Zhao then pivoted to threaten New Zealand. “China urges New Zealand to strictly abide by the One China principle and immediately stop its wrong actions on Taiwan-related issues to avoid damaging bilateral relations.”

New Zealand is one of many countries that count China as their largest trading partner. If it indeed goes ahead and casts a vote for Taiwan, how many other smaller countries might? China’s recent turn toward a more aggressive and angry diplomatic tone could cause many countries to climb on the Taiwan bandwagon.

Territorial spats between China and both India and Vietnam have flared up recently. China’s ties with Sweden and the Czech Republic have steadily deteriorated in recent months as well. Should a large number of countries show support for Taiwan, it will likely be less of a victory for U.S. diplomacy and more of an indication that China is alienating governments it once could count on to ignore Taiwan.

That could be the deciding factor in how Monday’s vote shapes up, although Taiwan has done much to bolster its own case.

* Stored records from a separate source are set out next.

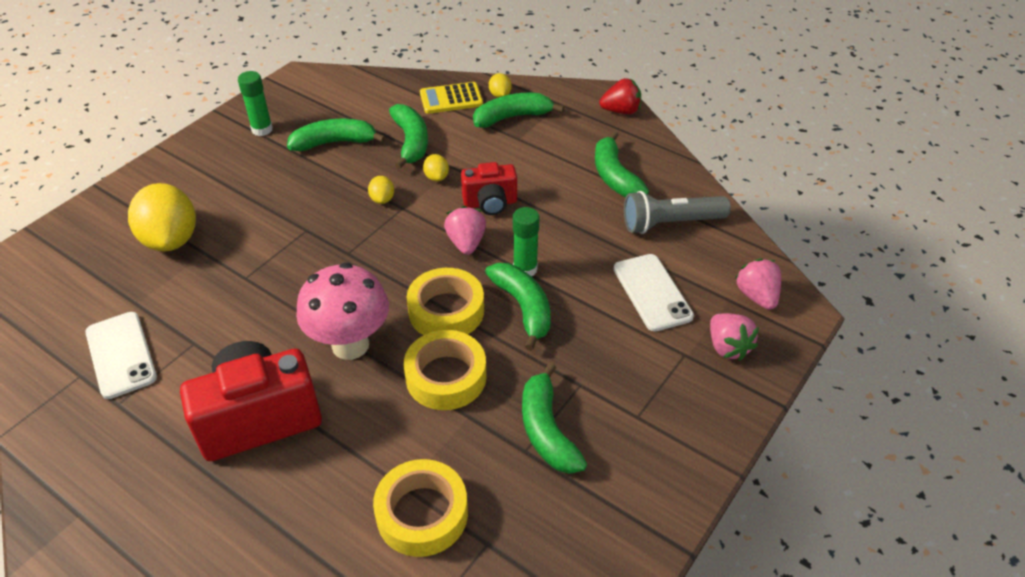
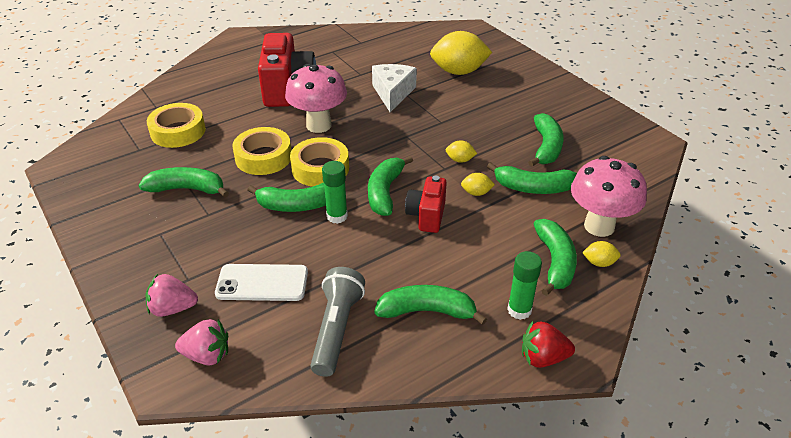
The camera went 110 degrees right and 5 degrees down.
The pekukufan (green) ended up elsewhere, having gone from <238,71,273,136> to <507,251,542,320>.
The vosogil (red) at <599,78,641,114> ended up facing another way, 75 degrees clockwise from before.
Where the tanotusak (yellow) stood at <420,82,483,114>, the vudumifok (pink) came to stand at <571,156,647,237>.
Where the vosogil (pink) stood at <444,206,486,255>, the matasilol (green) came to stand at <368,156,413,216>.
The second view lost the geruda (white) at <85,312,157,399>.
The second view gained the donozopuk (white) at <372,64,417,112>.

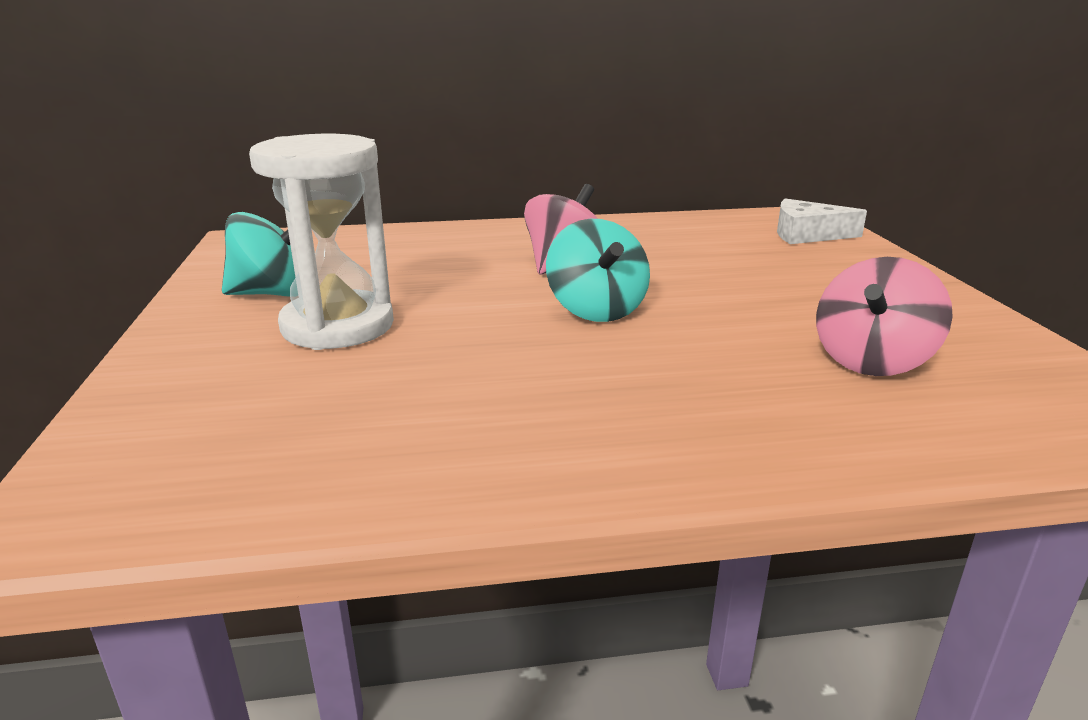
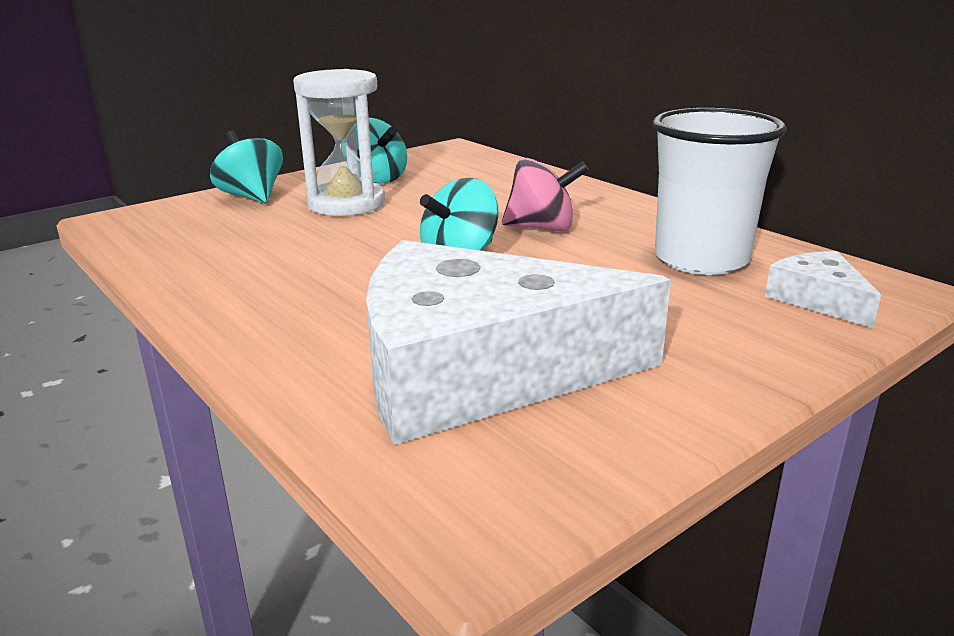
The camera went 60 degrees right and 0 degrees up.
Where the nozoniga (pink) stood at <816,257,953,376>, the donozopuk (white) came to stand at <366,240,671,445>.
The second view gained the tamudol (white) at <653,108,787,275>.
The second view gained the nozoniga (turquoise) at <210,131,283,203>.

“China overplayed its hand and pushed too aggressively in punishing countries that criticized it for mishandling the COVID-19 outbreak and in trying to control and shape the narrative to save face,” Drun said.

“The veil is being lifted,” she said, “and like-minded countries are beginning to see past China’s guise of being a responsible stakeholder, instead prioritizing politics and its own national interests above the well-being of the international community.”